##### Selected extract #####
Meanwhile, at the Together Stage…
It’s about 2:30 pm when we arrive at the Comcast Center for Identity Fest, skipping through a parking lot of rainbow tu-tus and
just as much neon as I expected.
The afternoon is pretty hot. I’m already sticky as I stand backstage of the Together Stage in the woods, where hundreds of kids are going absolutely nuts for Eric Spicuzza and Angela Bray, the local electronic duo Glowkids and Fuse.
I feel weirdly proud of the Wonderland family (picture an 18+ club blasting straight up dance music from the best soundsystem in Boston) holding it down behind their sparkling black masks with a smorgasbord of electro-house pumping up the crowd in the shade, proving that intense light shows in dark rooms aren’t the end all be all of their musical performance, though purple and blue beams of light are still visible through the trees. Angela smiles the whole time as both of their shoulders bump to the beat and kids find solace in a cool dance party at the center of a heated festival.
Erik (Baltimoroder) and I decide to walk around, and hilariously enough, past the giant hose shooting a waterfall of free hydration over the pathway between the Together and the Rockstar Energy stage, and atop the latter at the back of the giant parking lot, JDevil is standing on top of his DJ set up throwing his body and long black hair around and head-banging like a fucking lunatic. There are, give or take, 30 kids contorting their bodies to the hideously terrible, screeching dubstep (noise) he is playing.
After five minutes of taking in the spectacle, Erik and I turn to each other, eyebrows popped in disbelief.
“I feel like I’m being cursed,” I say.
“Dude looks like the guy from Korn,” Erik says.
“That IS the guy from Korn.”
“I hate Korn.”
“So do I,” I say, chuckling.
“But I’m going to get a video of him doing that ridiculous dance of his.”
Sure enough, JDevil runs out from his lair, knees high, arms shooting up and down at bent elbows like some kind of rotten-toothed possessed person.
“FUCKING, FUCK IT!” he screams at no one in particular.
“I’D FUCK YOU. I’D FUCK YOU. I’D FUCK YOU.” He screeches, pointing to people in the crowd. “I DON’T GIVE A FUCK!!!!!!”
“Okay, that’s enough. Let’s get out of here…” I say to Erik and we walk away from that hellhole. Entering the leafy shade of the woods, the entire expanse of mulch in front of the Together stage is packed.
“Yeah, time to get loose in the woods stage!” the guy with the mask yells into the mic.
“White Rabbit takin’ numbers up here!”
With each hit of the bass, the hands of the entire forest are up and moving along with the beat. “I need to get a picture of this, and be like ‘meanwhile, at the Together Stage…” I say to Erik, and he suggests standing on a big stump to get an aerial shot.
After White Rabbit, JASS is up, getting
an honorary fucking awesome intro from Matt Rohr (aka Fens).
I think if Matt introduced like Iron & Wine or something, he’d be able to get people psyched—whenever he gets excited it’s pretty infectious.
##### Data to examine #####
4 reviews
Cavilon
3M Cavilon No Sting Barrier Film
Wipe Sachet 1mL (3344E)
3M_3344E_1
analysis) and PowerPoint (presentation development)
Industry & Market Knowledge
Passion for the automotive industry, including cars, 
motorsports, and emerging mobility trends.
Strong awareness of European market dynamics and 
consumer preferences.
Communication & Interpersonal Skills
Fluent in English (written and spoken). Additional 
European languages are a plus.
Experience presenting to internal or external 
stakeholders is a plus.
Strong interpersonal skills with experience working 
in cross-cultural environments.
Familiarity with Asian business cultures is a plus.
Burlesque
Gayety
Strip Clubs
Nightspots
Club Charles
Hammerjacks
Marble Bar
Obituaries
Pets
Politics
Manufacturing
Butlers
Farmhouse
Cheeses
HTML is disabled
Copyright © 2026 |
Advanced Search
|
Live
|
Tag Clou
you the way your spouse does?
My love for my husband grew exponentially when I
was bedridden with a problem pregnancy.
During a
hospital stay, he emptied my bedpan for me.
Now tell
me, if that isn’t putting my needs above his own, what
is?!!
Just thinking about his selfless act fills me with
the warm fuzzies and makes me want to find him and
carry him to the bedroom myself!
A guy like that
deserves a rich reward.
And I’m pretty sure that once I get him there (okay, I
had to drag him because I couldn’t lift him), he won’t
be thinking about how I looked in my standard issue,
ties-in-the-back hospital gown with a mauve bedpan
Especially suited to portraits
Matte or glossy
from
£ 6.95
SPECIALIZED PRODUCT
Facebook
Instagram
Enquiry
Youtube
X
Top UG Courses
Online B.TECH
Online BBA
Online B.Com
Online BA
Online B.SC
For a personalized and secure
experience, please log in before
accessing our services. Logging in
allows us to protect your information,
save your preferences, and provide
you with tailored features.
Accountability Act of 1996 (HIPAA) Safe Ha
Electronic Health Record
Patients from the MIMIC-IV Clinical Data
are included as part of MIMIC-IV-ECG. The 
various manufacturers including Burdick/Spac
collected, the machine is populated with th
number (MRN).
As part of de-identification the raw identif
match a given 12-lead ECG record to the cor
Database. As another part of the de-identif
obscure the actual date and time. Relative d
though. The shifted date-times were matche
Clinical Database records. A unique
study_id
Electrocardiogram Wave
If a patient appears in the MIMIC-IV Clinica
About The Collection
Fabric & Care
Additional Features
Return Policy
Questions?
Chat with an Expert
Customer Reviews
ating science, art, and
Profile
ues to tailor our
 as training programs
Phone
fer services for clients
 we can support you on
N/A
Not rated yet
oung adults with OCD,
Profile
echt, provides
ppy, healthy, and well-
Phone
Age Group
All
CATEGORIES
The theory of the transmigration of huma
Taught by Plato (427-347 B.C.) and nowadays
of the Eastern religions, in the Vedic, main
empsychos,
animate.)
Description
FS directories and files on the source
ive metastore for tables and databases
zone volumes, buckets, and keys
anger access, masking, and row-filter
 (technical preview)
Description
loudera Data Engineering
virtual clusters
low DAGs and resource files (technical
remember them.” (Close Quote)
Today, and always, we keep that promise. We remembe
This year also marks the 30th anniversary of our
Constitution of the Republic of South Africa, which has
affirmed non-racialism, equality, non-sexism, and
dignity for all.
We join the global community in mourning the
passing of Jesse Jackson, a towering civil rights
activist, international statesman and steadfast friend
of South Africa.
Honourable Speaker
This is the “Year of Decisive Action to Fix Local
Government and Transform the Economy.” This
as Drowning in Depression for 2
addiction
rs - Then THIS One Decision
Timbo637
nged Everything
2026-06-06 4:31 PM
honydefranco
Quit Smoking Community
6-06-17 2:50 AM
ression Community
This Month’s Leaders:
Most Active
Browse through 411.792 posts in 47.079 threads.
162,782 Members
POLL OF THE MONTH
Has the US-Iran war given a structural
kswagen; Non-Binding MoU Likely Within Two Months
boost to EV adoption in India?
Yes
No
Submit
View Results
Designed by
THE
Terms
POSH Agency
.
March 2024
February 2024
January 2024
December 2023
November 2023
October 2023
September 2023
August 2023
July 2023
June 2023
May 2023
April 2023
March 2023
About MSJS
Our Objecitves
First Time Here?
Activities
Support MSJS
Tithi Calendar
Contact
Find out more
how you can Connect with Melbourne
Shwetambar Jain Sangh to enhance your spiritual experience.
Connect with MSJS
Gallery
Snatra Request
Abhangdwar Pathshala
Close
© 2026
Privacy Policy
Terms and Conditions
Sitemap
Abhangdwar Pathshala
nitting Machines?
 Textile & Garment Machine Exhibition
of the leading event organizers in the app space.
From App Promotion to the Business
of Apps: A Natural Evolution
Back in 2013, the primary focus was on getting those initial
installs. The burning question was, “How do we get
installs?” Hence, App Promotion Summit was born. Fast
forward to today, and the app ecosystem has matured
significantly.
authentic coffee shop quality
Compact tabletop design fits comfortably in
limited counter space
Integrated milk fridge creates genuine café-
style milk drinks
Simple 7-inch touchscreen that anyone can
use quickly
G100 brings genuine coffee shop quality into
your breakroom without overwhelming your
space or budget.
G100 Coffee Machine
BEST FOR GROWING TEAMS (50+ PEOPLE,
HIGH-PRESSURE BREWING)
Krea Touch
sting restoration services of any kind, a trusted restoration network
#####
## [Description of the task]
Answer these questions about the festival account:
1. At about what time does the group arrive at the Comcast Center for Identity Fest?
2. Give or take, how many kids are dancing to what JDevil is playing?
3. Who gives JASS its intro?

## [Solution]
1. About 2:30 pm.
2. About 30.
3. Matt Rohr (aka Fens).